Supplied passage Start Marker

- 1Department of Medical Biotechnology, University of Siena, Siena, Italy
- 2Department of Pediatric Rheumatology and CEREMAIA, University of Paris Saclay, Bicêtre Hospital, APHP, Paris, France
- 3Department of Clinical Sciences and Community Health, University of Milan, Milan, Italy
Editorial on the Research Topic
Pathogenesis, Clinical Findings, and Treatment Advances in Kawasaki Disease
The recent Research Topic on Kawasaki disease (KD) covers some interesting issues; some have been dealt with during the first European meeting on KD, which was held in Paris in January 2021 and which was organized by two of the authors (RC and IKP). The topic includes 11 articles, and covers epidemiology (n = one article), etiopathogenesis (n = 2), clinical aspects (n = 3), imaging (n = 1), treatment (n = 2), and the “hot” subject of COVID19-related multisystem inflammatory syndrome in children (MIS-C) (n = 2).
The epidemiology of KD varies throughout the world. The disease is well-known to be more frequent in Asia, with figures more than 20-fold higher in Japanese when compared to Caucasians. Piram in her article showed that the annual incidence of KD in northern and western European countries is about 10–15 per 100,000 children under 5 years of age and seems to be relatively stable over time. From the limited data available, the incidence seems to be similar in Eastern and Western Europe. Demographic characteristics of KD in Europe are in line with those in other countries.
Although the exact pathogenesis of KD is still unclear, possible triggers may be viral infections, which remain most often unidentified. According to a study, systemic immune responses early in life could protect against developing KD, so the incidence of previous Cytomegalovirus (CMV) or Epstein-Barr virus (EBV) infections was investigated in children with KD compared to healthy age-matched controls (van Stijn et al.). By comparing 86 KD patients with an age-matched group with regard to CMV and EBV VCA IgG measurements (taken before or 9 months after IVIG treatment), the authors found that both CMV and EBV had an almost 2-fold lower seroprevalence in the KD population than in the control group.

Supplied passage End Marker
Dataset Start Marker

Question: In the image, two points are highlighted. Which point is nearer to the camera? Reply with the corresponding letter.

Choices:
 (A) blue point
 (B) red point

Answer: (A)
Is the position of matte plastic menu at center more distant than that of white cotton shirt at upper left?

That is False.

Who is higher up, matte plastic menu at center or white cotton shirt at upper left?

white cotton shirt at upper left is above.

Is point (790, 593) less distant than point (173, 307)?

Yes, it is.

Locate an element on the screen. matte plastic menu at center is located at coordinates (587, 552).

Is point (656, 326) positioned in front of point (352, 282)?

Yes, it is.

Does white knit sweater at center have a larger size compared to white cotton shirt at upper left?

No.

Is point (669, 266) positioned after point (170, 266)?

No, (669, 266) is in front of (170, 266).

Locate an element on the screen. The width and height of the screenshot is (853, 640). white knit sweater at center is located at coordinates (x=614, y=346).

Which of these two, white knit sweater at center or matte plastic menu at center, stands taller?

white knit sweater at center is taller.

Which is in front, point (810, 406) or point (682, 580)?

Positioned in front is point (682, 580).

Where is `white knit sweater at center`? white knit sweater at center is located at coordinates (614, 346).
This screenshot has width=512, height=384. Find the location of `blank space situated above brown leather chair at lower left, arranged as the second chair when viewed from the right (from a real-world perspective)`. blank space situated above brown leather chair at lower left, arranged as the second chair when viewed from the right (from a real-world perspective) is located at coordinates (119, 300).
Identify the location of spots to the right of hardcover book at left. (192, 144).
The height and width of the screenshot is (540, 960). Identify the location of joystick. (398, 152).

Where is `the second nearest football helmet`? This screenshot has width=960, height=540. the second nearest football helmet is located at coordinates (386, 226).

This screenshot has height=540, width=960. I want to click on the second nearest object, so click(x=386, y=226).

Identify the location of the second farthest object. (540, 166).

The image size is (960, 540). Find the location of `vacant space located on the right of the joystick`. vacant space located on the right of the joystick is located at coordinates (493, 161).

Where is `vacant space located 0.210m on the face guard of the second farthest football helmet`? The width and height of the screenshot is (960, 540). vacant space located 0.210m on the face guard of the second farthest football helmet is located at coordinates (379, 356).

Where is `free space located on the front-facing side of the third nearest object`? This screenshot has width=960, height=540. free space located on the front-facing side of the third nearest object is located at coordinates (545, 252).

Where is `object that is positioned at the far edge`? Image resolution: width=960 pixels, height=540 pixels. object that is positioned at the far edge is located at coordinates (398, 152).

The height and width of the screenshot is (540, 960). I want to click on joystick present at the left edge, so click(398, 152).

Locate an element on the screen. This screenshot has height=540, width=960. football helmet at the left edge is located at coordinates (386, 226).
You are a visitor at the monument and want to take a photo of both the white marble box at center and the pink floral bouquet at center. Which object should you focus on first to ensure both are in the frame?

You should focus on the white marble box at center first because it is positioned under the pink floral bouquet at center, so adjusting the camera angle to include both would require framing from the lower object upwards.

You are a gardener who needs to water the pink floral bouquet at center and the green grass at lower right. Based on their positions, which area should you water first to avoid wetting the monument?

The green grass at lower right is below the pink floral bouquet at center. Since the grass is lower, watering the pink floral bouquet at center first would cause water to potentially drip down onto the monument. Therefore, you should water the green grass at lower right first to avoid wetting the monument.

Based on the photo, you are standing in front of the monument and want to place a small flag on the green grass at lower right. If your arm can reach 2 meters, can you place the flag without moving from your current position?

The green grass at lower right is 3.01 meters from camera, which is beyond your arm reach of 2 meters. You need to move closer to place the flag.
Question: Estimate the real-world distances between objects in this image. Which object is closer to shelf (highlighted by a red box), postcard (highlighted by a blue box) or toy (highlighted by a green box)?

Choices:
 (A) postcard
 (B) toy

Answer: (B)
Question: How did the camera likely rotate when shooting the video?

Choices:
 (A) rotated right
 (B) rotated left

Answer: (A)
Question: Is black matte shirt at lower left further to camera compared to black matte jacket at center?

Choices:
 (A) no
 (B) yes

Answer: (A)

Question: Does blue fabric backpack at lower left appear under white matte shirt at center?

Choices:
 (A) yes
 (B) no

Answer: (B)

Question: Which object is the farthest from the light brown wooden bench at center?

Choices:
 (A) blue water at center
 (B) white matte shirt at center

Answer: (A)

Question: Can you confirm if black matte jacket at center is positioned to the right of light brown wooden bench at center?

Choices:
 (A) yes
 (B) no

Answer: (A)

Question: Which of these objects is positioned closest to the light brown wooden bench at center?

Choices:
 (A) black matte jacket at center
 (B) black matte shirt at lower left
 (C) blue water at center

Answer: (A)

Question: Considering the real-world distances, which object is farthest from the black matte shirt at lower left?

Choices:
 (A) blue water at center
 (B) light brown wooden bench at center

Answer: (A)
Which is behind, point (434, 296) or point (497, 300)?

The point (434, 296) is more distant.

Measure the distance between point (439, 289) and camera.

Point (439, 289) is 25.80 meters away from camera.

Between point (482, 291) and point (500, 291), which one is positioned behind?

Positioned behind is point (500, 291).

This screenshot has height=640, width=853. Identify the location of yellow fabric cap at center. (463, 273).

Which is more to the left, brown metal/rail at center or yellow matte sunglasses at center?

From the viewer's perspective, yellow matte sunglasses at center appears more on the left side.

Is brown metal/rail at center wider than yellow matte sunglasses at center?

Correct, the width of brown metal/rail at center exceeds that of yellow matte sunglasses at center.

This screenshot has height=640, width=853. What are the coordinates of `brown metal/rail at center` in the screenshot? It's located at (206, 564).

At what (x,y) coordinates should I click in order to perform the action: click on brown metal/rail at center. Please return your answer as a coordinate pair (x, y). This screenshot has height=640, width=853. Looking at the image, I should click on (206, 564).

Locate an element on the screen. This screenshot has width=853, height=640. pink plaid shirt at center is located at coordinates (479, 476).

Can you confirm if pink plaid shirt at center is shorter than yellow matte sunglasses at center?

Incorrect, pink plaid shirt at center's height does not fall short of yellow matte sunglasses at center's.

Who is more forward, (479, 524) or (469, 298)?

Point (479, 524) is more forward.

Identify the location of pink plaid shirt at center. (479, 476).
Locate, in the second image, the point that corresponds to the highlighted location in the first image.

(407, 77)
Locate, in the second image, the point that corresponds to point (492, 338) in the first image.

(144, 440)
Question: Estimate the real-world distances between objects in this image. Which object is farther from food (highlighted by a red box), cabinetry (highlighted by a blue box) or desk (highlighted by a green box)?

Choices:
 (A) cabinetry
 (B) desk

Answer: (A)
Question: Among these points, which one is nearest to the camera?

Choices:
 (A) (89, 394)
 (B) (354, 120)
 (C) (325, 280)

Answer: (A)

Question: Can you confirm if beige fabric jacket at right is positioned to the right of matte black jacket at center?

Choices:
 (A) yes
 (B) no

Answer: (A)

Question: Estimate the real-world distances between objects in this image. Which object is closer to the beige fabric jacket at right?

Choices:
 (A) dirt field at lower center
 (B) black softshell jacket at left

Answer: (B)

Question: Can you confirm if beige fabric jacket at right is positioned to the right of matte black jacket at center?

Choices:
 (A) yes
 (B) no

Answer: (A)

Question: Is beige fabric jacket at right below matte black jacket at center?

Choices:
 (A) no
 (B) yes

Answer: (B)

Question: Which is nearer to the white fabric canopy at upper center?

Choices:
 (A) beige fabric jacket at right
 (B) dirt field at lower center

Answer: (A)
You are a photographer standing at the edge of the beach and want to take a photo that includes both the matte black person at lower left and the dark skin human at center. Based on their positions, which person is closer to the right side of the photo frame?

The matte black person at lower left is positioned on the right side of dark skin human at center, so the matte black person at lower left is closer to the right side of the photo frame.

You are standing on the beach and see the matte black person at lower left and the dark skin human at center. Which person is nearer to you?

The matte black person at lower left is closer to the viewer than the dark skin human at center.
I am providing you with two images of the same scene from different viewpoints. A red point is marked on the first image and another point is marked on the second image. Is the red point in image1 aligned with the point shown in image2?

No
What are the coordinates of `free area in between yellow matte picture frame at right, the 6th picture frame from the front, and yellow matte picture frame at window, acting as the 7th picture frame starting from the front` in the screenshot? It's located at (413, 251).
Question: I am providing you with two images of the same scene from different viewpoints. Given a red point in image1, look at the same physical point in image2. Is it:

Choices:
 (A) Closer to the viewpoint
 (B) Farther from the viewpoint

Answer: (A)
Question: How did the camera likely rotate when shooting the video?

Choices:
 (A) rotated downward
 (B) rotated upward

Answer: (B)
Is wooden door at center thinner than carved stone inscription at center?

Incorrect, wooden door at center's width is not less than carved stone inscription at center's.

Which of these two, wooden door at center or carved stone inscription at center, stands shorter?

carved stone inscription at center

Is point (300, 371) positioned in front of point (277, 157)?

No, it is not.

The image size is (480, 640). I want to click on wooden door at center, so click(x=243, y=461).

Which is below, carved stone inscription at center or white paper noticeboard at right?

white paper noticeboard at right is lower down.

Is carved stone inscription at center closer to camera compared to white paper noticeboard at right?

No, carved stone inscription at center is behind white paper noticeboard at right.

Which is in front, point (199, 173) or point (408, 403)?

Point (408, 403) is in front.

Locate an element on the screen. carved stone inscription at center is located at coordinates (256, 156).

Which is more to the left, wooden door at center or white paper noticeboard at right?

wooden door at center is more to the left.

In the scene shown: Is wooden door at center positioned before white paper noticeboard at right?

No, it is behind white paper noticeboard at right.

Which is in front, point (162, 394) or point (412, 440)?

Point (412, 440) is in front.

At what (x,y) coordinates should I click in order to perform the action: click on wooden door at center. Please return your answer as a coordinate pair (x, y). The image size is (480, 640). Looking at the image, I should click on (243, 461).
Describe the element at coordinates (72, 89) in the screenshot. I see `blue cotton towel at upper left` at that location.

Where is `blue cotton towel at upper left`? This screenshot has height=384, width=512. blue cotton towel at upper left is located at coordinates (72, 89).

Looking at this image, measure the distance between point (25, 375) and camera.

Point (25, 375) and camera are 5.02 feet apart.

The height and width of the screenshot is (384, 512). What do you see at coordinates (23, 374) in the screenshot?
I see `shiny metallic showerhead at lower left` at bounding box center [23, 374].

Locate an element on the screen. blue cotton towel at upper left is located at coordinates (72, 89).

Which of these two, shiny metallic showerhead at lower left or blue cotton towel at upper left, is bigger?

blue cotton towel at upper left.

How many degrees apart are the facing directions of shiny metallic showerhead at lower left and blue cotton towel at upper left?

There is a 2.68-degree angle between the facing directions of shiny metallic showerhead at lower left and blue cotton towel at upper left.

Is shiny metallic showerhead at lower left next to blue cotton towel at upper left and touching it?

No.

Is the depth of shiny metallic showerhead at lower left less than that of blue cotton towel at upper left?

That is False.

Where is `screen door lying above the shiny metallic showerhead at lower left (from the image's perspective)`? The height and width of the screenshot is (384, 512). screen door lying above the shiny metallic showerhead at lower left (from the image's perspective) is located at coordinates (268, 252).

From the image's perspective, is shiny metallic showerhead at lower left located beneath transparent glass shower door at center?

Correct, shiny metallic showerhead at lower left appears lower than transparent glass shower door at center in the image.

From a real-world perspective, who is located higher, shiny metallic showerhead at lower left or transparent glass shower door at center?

Dataset End Marker

Exercise prompt:
Output the portion of the Kawasaki disease editorial between "Although the exact" and "the control group.", inclusive. The lines above bear no relation to the Kawasaki disease editorial.

Response to the task:
Although the exact pathogenesis of KD is still unclear, possible triggers may be viral infections, which remain most often unidentified. According to a study, systemic immune responses early in life could protect against developing KD, so the incidence of previous Cytomegalovirus (CMV) or Epstein-Barr virus (EBV) infections was investigated in children with KD compared to healthy age-matched controls (van Stijn et al.). By comparing 86 KD patients with an age-matched group with regard to CMV and EBV VCA IgG measurements (taken before or 9 months after IVIG treatment), the authors found that both CMV and EBV had an almost 2-fold lower seroprevalence in the KD population than in the control group.